From the Guidelines
For a patient with a vitamin B12 level of 177 and macrocytic anemia, I recommend starting vitamin B12 replacement therapy with hydroxocobalamin 1 mg intramuscularly three times a week for 2 weeks, followed by maintenance treatment with 1 mg intramuscularly every 2–3 months for life, as suggested by the British Obesity and Metabolic Surgery Society guidelines 1, 2. The patient's macrocytic anemia is likely caused by the vitamin B12 deficiency, and treating the deficiency is essential to improve the patient's condition.
- The treatment should be initiated immediately, and the patient's complete blood count should be monitored to assess response, typically expecting reticulocytosis within 1-2 weeks and improvement in hemoglobin levels within 1-2 months.
- It's essential to identify and address the underlying cause of B12 deficiency, which may include pernicious anemia, malabsorption disorders, strict vegetarian diet, or certain medications.
- The patient should be advised to seek urgent specialist advice from a neurologist and haematologist if there is possible neurological involvement, such as unexplained sensory and/or motor and gait symptoms 2.
- Folic acid deficiency should be checked and treated only after excluding vitamin B12 deficiency, as folic acid may mask underlying vitamin B12 deficiency and precipitate subacute combined degeneration of the spinal cord 3.
From the FDA Drug Label
DOSAGE AND ADMINISTRATION Pernicious Anemia Parenteral vitamin B12 is the recommended treatment and will be required for the remainder of the patient's life. A dose of 100 mcg daily for 6 or 7 days should be administered by intramuscular or deep subcutaneous injection.

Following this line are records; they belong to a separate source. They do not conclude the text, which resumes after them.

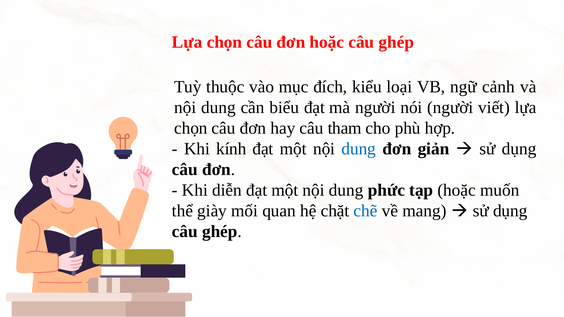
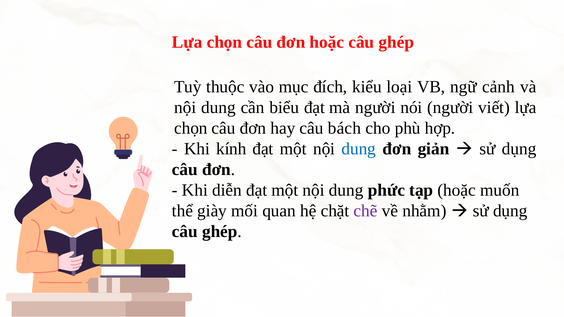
tham: tham -> bách
chẽ colour: blue -> purple
mang: mang -> nhằm
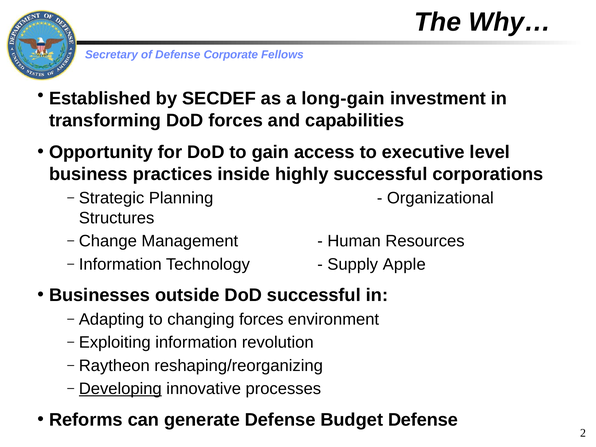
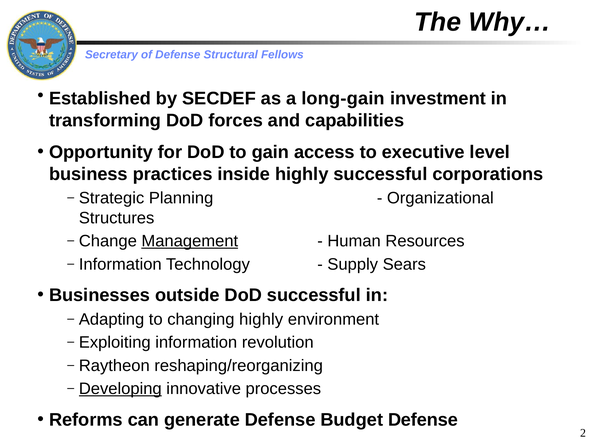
Corporate: Corporate -> Structural
Management underline: none -> present
Apple: Apple -> Sears
changing forces: forces -> highly
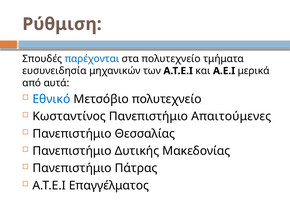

The patient has macrocytic anemia with a B12 level of 177, indicating a deficiency.
- The recommended treatment is parenteral vitamin B12.
- The initial dose is 100 mcg daily for 6 or 7 days administered by intramuscular or deep subcutaneous injection 4.
From the Research
Diagnosis and Treatment of Macrocytic Anemia
The patient's B12 level is 177, and they have macrocytic anemia. To determine the appropriate treatment, it is essential to identify the underlying cause of the macrocytic anemia.

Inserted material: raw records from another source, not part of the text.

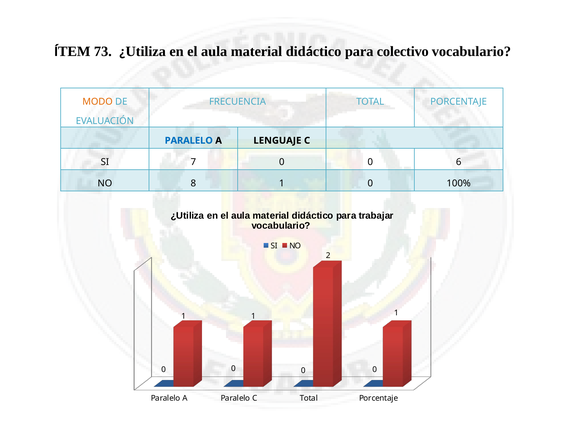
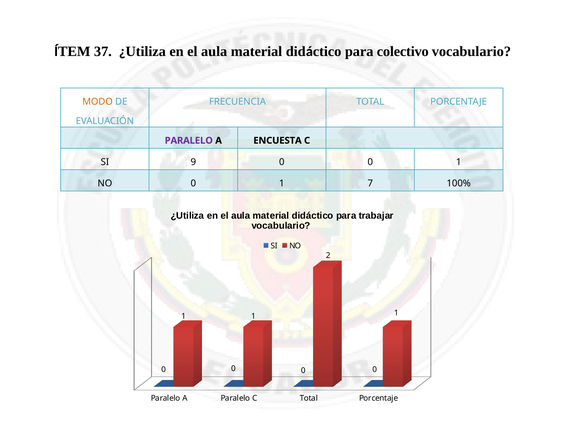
73: 73 -> 37
PARALELO at (189, 141) colour: blue -> purple
LENGUAJE: LENGUAJE -> ENCUESTA
7: 7 -> 9
6 at (459, 162): 6 -> 1
NO 8: 8 -> 0
1 0: 0 -> 7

- The most common causes of macrocytosis are alcoholism, vitamin B12 and folate deficiencies, and medications 5.
- Megaloblastic anemia is caused by deficiency or impaired utilization of vitamin B12 and/or folate, whereas nonmegaloblastic macrocytic anemia is caused by various diseases such as myelodysplastic syndrome (MDS), liver dysfunction, alcoholism, hypothyroidism, certain drugs, and less commonly inherited disorders of DNA synthesis 6.

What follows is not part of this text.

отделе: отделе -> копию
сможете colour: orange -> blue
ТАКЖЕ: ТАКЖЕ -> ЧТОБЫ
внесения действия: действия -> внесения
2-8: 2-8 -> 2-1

- A peripheral smear can help differentiate between megaloblastic and nonmegaloblastic anemia. When the peripheral smear indicates megaloblastic anemia, vitamin B12 or folate deficiency is the most likely cause 5.
Treatment Options
- If the patient has a vitamin B12 deficiency, treatment with mecobalamin may be effective, as seen in a case where a patient with pernicious anemia was successfully treated with 1,500 µg mecobalamin per day 7.
- Management of macrocytic anemia is specific to the etiology identified through testing and patient evaluation 8.
- Serum vitamin B12 determination remains the best test for unmasking vitamin B12 deficiency, and it should be ordered in conjunction with serum and red cell folate determinations in the course of investigating a macrocytic anemia 9.